Last week, Governor Phil Scott made his annual budget address. The address was delayed because the State’s revenues were upgraded by more than $116 million just days before the scheduled address, thanks to an infusion of federal coronavirus relief dollars. While most of the revenue doesn’t go directly into state coffers, it improves the forecast for tax revenue that Vermont can expect.
While this was a positive development, the governor was careful to distinguish revenue available for one-time spending from increases that require ongoing funding. Setting aside the one-time spending proposals, the underlying base budget across all agencies and departments increased by only about one percent.
Given the austerity of the underlying budget, it’s no surprise that the budget does not include a reimbursement increase for the home- and community-based portion of the Choices for Care program. At the same time, the administration is projecting higher demand for at-home long-term care services, evidenced by a $4 million “caseload” increase and a $6 million nursing home utilization reduction. This is deeply worrisome. The program is already experiencing a staffing crisis and home health and hospice agencies are already providing the services at a substantial loss, with expenses exceeding revenue by 25 percent or more.
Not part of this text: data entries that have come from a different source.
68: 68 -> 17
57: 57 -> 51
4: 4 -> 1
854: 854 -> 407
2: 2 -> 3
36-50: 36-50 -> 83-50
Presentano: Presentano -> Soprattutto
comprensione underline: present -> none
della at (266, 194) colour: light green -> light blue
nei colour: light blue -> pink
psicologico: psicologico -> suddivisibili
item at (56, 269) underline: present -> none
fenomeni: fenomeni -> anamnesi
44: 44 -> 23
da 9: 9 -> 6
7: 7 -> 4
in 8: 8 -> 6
The budget also includes some good news. The governor proposed a nurse income tax incentive of $1.25 million that we strongly support. Under the proposal, new graduates of Vermont-based nursing programs will quality for a three-year incentive if they work in the state following graduation as follows: 100 percent waiver of income tax in year one; 70 percent waiver of income tax in year two; and 50 percent waiver of income tax in year three. The Department of Health re-introduced a $1.9 million proposal to expand maternal-child health home visiting that was deferred in SFY’21.
Over the last several weeks, key policy committees have also outlined their priorities for the legislative session. Many align with the top policy priorities of the VNAs of Vermont and other health care providers. These include:
- Extension of pandemic-related emergency legislation passed in 2020
- Distribution of new federal coronavirus relief funding
- Broadband deployment for telehealth and telemedicine
- Measures to address the health care workforce shortages, including passage of the Interstate Nurse Compact
More recently, the House Health Care Committee heard from the Department of Financial Regulation working group's recommendations on audio-only telehealth. The VNAs of Vermont supports extending reimbursement for audio-only telehealth beyond the public health emergency.
Throughout the legislative session, the VNAs of Vermont will work closely with other provider groups to advance our mutual top priorities: Medicaid reimbursement, workforce, and COVID-19 response and recovery.